Database Firewall and general traditional database security equipment different, it is deployed between the application server and database server. Huge traffic business systems through a database firewall, database firewall any sign of trouble will affect the normal operation of business systems. Before Speed Racer platform rental bbs.yasewl.com ← test database firewall on the market, regardless of the amount of database firewall functions, must solve two basic problems: performance and reliability.
performance
Performance mainly consider two effects: delay and concurrency.
01. Delay
Delay: operational instruction issued from the time elapsed between the returned results.
In general, the vast majority of customers OLTP (online transaction processing) business requirements-second response, the second response contains all business processes, including: client-side processing (such as browser) delays, business network latency, application server processing delay, delay network database, database processing delay. For the firewall, database, application server to handle the increased latency between the database and the database processing delay a firewall processing delays.

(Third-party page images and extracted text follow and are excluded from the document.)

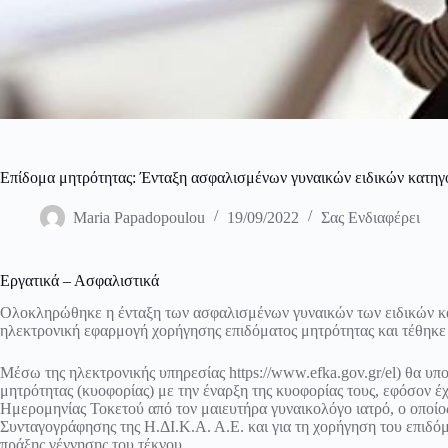
Επίδομα μητρότητας: Ένταξη ασφαλισμένων γυναικών ειδικών κατ
Maria Papadopoulou
19/09/2022
Σας Ενδιαφέρει
Εργατικά – Ασφαλιστικά
Ολοκληρώθηκε η ένταξη των ασφαλισμένων γυναικών των ειδικών κ
ηλεκτρονική εφαρμογή χορήγησης επιδόματος μητρότητας και τέθηκε
Μέσω της ηλεκτρονικής υπηρεσίας https://www.efka.gov.gr/el) θα υπ
μητρότητας (κυοφορίας) με την έναρξη της κυοφορίας τους, εφόσον έ
Ημερομηνίας Τοκετού από τον μαιευτήρα γυναικολόγο ιατρό, ο οποίο
Συνταγογράφησης της Η.ΔΙ.Κ.Α. Α.Ε. και για τη χορήγηση του επιδόμ
πράξης γέννησης του τέκνου.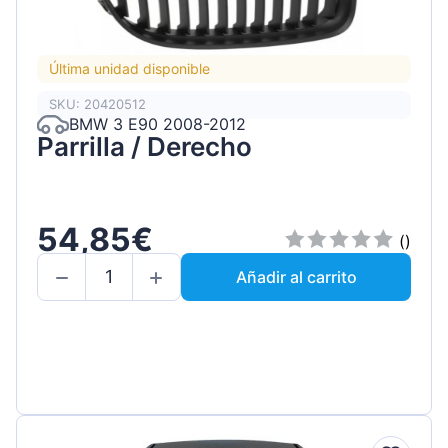
Última unidad disponible
SKU: 20420512
BMW 3 E90 2008-2012
Parrilla / Derecho
54,85€
()
Añadir al carrito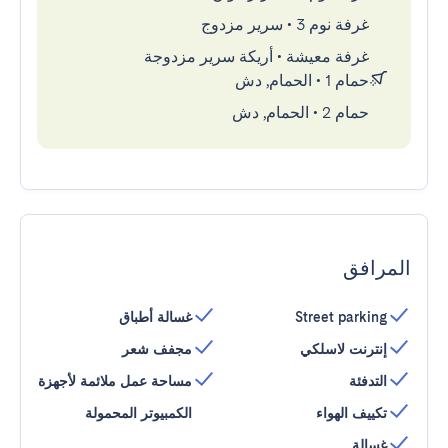
غرفة نوم 3
•
سرير مزدوج
غرفة معيشة
•
أريكة سرير مزدوجة
حمام 1
•
الحمام, دش
حمام 2
•
الحمام, دش
المرافق
Street parking
غسالة أطباق
إنترنت لاسلكي
مجفف شعر
التدفئة
مساحة عمل ملائمة لأجهزة
تكييف الهواء
الكمبيوتر المحمولة
غسالة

Let's look at the case of conventional general OLTP systems, databases, network delay within 1ms general, the majority of database processing delay between 0.1ms-10ms, a small portion will be between 10ms-100ms, rarely appear in more than a few hundred ms delay.
To simplify the description, we database network delay calibration is 1ms, each database in response to the calibration process delay time 2ms, an average of 20 operations per SQL statements that, each time the delay time of 3ms, the response time of each transaction 60ms, can handle 16.8 per pen business. If the firewall database processing delay time of 1ms, each time the processing delay is increased to 4ms, increasing the total processing time is 80ms, can handle 12.5 per pen business.

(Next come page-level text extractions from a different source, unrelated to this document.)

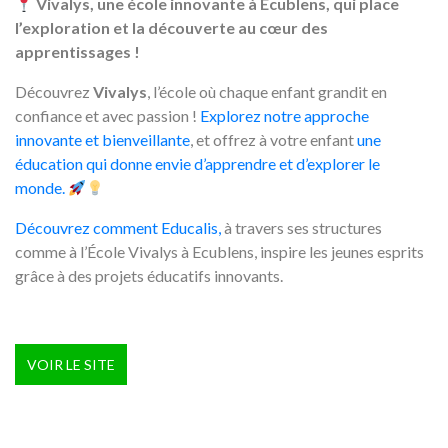
Vivalys, une école innovante à Ecublens, qui place
l’exploration et la découverte au cœur des
apprentissages !
Découvrez
Vivalys
, l’école où chaque enfant grandit en
confiance et avec passion !
Explorez notre approche
innovante et bienveillante
, et offrez à votre enfant
une
éducation qui donne envie d’apprendre et d’explorer le
monde.
Découvrez comment Educalis,
à travers ses structures
comme à l’École Vivalys à Ecublens, inspire les jeunes esprits
grâce à des projets éducatifs innovants.
VOIR LE SITE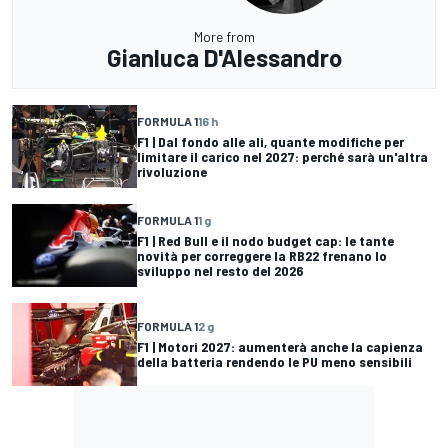
More from
Gianluca D'Alessandro
FORMULA 1
16 h
F1 | Dal fondo alle ali, quante modifiche per
limitare il carico nel 2027: perché sarà un'altra
rivoluzione
FORMULA 1
1 g
F1 | Red Bull e il nodo budget cap: le tante
novità per correggere la RB22 frenano lo
sviluppo nel resto del 2026
FORMULA 1
2 g
F1 | Motori 2027: aumenterà anche la capienza
della batteria rendendo le PU meno sensibili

Let's analyze the three different business scenarios: an exclusive database connection (no database connection pool), database connection pooling and short connection service. Most of C / S applications exclusive database connections, the majority of B / S applications using a database connection pool, the application is very rare short connection, occurs only in very few applications database processing.

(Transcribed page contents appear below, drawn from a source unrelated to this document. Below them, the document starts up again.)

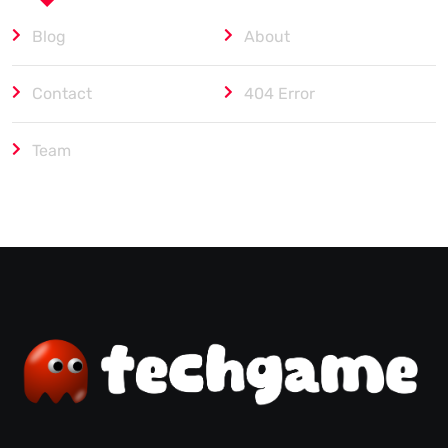
Blog
About
Contact
404 Error
Team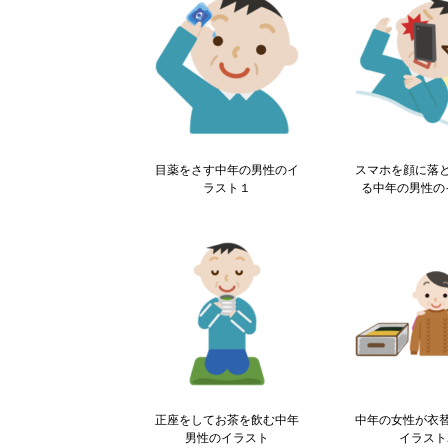
目薬をさす中年の男性のイ
スマホを顔に落
ラスト１
る中年の男性の
正座をしてお茶を飲む中年
中年の女性が衣
男性のイラスト
イラスト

Exclusive database connection
Exclusive applications, database connection, the firewall access the database increases in each treatment 1ms, the overall response has been added 20ms, which is increased from 1000ms 1020ms, will not have any impact on service experience under normal circumstances this delay increment.
Database connection pool
Unlike exclusive database connections, a shared database connection pooling units of different business operations. Assuming that the number of database connection pool 200, a redundancy of 20%, can be used in an amount of 160. Obviously, after the introduction of the firewall database, traffic handling capacity from 16.8 * 160 = 2688 / s drop to 12.5 * 160 = 2000 / s, 25.6% decline in throughput. When you need to compare the 2000 Pen / s higher throughput when access database firewall will impact business lines. In this case, you need to increase the number of database connection pool of at least 26%, that is 252, this time the database connection pool of processing power will be restored to the 2688 Pen / s, affect the overall perception of the business is only increased from 1000ms 1020ms, basic can be ignored.
Short connection service
In short connection service, the database connection time consumed in the operational response time. To establish time-consuming in the 120ms-200ms, database firewall every 1ms latency and increase total 20ms delay will not affect the basic operational level in the Oracle database as an example a database connection.
Affect the database in response to treatment
In the above discussion, we assume that the database will not be affected, but in fact will be added to the database firewall database processing impact, the effects equivalent to slowdowns. In general, the impact of the delay caused by the increase mainly time data is locked, which will affect the database concurrency radically.
Our simple update as an example:
update customer set balance=500 where cust_id=10080;
commit;
You can see the lock period cust_id = 10080 in this line increased from 3ms 4ms, lock period increased by 33.3%, this increase will affect lock time database concurrency at a certain time.